- The Washington Times - Wednesday, November 11, 2009


Baucus suggests green tariffs

The United States must include a tariff or some other “border measure” to protect U.S. manufacturers from unfair foreign competition as part of legislation to address climate change, Senate Finance Committee Chairman Max Baucus said Tuesday.

“We cannot allow our manufacturing industries to fade as result of trade with countries that refuse to negotiate global solutions to global concerns,” the Montana Democrat said.

“We must push our trading partners to do their part to curb harmful emissions and we must devise a border measure, consistent with our international obligations, to prevent the carbon leakage that would occur if U.S. manufacturing shifts to countries without effective climate-change programs,” he said.

Border measures generally refer to a tax or tariff on imports, although they could take other forms.

Mr. Baucus, who is expected to play a key role in shaping final U.S. climate legislation, was not specific about what type of border measure he meant.

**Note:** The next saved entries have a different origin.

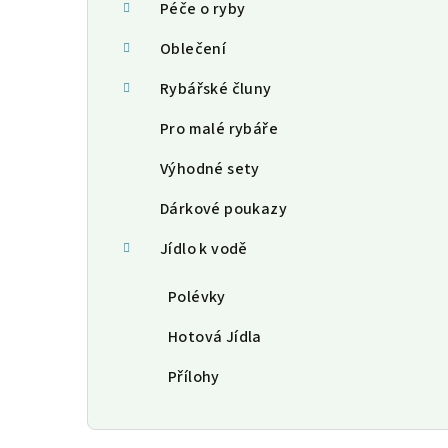
Péče o ryby
Oblečení
Rybářské čluny
Pro malé rybáře
Výhodné sety
Dárkové poukazy
Jídlo k vodě
Polévky
Hotová Jídla
Přílohy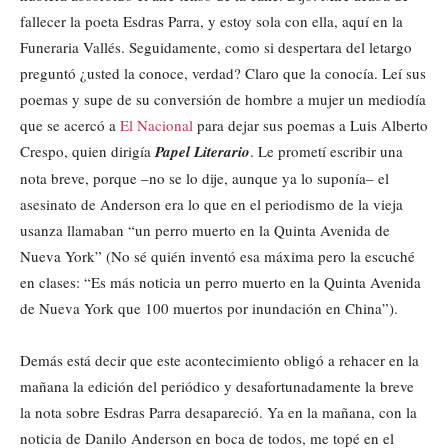
fallecer la poeta Esdras Parra, y estoy sola con ella, aquí en la
Funeraria Vallés. Seguidamente, como si despertara del letargo
preguntó ¿usted la conoce, verdad? Claro que la conocía. Leí sus
poemas y supe de su conversión de hombre a mujer un mediodía
que se acercó a
El Nacional
para dejar sus poemas a Luis Alberto
Crespo, quien dirigía
Papel Literario
. Le prometí escribir una
nota breve, porque –no se lo dije, aunque ya lo suponía– el
asesinato de Anderson era lo que en el periodismo de la vieja
usanza llamaban “un perro muerto en la Quinta Avenida de
Nueva York” (No sé quién inventó esa máxima pero la escuché
en clases: “Es más noticia un perro muerto en la Quinta Avenida
de Nueva York que 100 muertos por inundación en China”).
Demás está decir que este acontecimiento obligó a rehacer en la
mañana la edición del periódico y desafortunadamente la breve
la nota sobre Esdras Parra desapareció. Ya en la mañana, con la
noticia de Danilo Anderson en boca de todos, me topé en el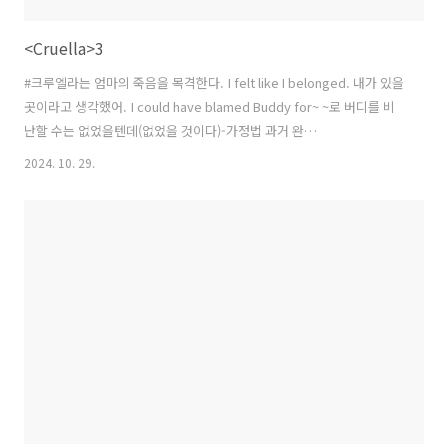
<Cruella>3
#크루엘라는 엄마의 죽음을 목격한다. I felt like I belonged. 내가 있을
곳이라고 생각했어. I could have blamed Buddy for~ ~로 버디를 비
난할 수는 없었을텐데(없었을 것이다)-가정법 과거 완
료 commissioner 위원, 경찰국장, 장관, 이 장면에서는 경찰국장, 경찰
2024. 10. 29.
서장 I made it to London after all(=Finally) / make it to~ ~에 도착
하다 I never should have gone in. 안에 들어가지 않았어야 했어. [슈
드해브피피] ★ex) I should not have sung the song. 그 노래를 부르
지 말았어야 했어. end up alone 결국 혼자가 되다* end up ~ing 결국
~가 되다Th..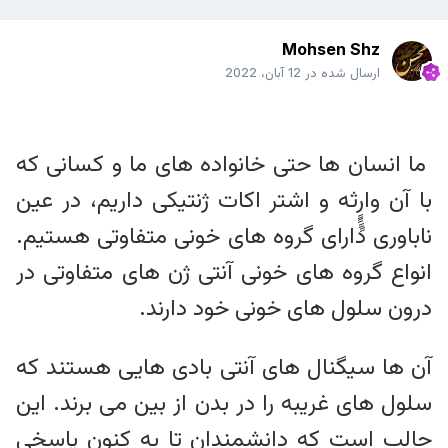
Mohsen Shz
ارسال شده در
12 آبان، 2022
ما انسان ها حتی خانواده های ما و کسانی که
با آن وارٍٍٍٍثه و اشتر اکات ژنتیکی داریم، در عین
ناباوری دارای گروه های خونی متفاوتی هستیم.
انواع گروه های خونی آنتی ژن های متفاوتی در
درون سلول های خونی خود دارند.
آن ها سیگنال های آنتی بادی هایی هستند که
سلول های غریبه را در بدن از بین می برند. این
جالب است که دانشمندان تا به کنون پاسخی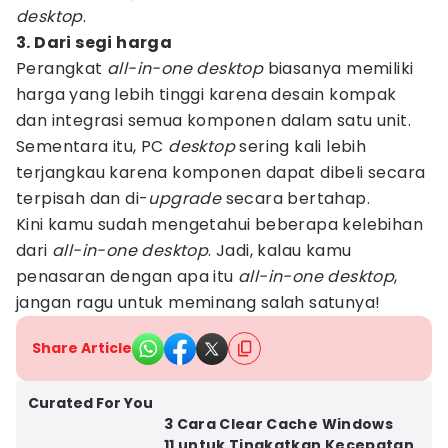
desktop
.
3. Dari segi harga
Perangkat
all-in-one desktop
biasanya memiliki
harga yang lebih tinggi karena desain kompak
dan integrasi semua komponen dalam satu unit.
Sementara itu, PC
desktop
sering kali lebih
terjangkau karena komponen dapat dibeli secara
terpisah dan di-
upgrade
secara bertahap.
Kini kamu sudah mengetahui beberapa kelebihan
dari
all-in-one desktop
. Jadi, kalau kamu
penasaran dengan apa itu
all-in-one desktop
,
jangan ragu untuk meminang salah satunya!
Share Article
Curated For You
3 Cara Clear Cache Windows
11 untuk Tingkatkan Kecepatan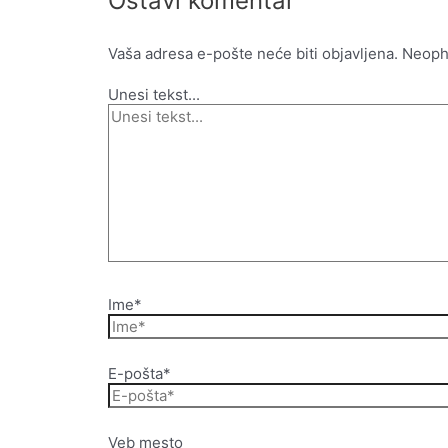
Ostavi komentar
Vaša adresa e-pošte neće biti objavljena.
Neoph
Unesi tekst...
Ime*
E-pošta*
Veb mesto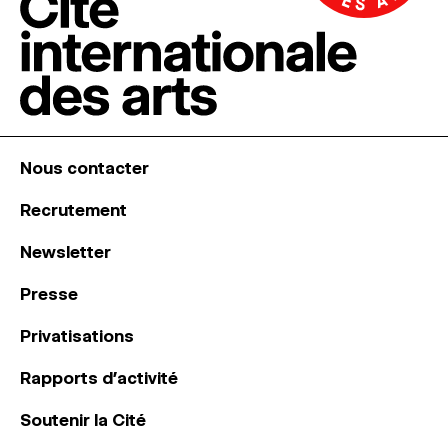
Nous contacter
Recrutement
Newsletter
Presse
Privatisations
Rapports d’activité
Soutenir la Cité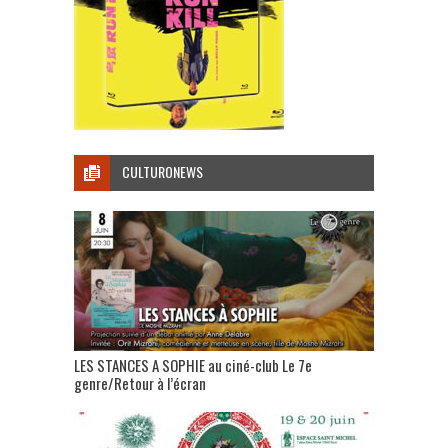
CULTURONEWS
LES STANCES A SOPHIE au ciné-club Le 7e
genre/Retour à l’écran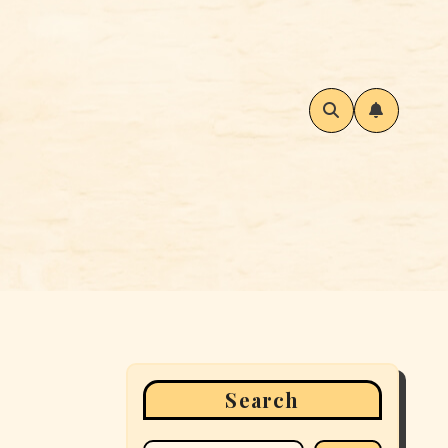
Search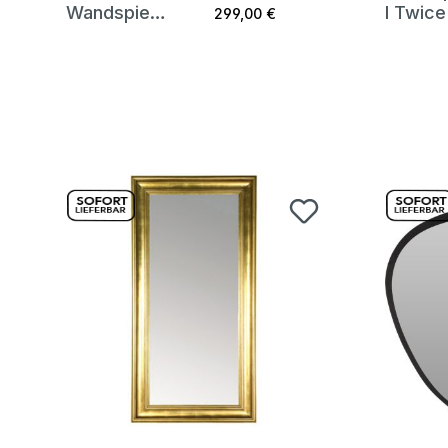
Wandspiege
l Twice
299,00 €
l Infinity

Women to become unionized majority

Women are on track to become a majority of unionized workers in the next 10 years, signaling their growing clout in the labor movement.

The shift, outlined in a report Tuesday from the Center for Economic and Policy Research, could see organized labor focus more intensely on issues important to women as unions look to broaden their ranks and wield greater political strength in the next election cycle.

“When you have a majority of women in the labor movement, issues like work-family balance, paid sick days and paid parental leave become more important,” said John Schmitt, an economist at the left-leaning think tank and one of the authors of the report.

The study tracks the growing diversity of the labor movement over the past quarter century, including a surge in Hispanic union members and the steep decline of unionized workers from the manufacturing sector.

Women now make up about 45 percent of union members, up from just 35 percent in 1983. That number is expected to move past 50 percent by 2020. White men now make up 38 percent of the union work force, down from 51.7 percent in 1983.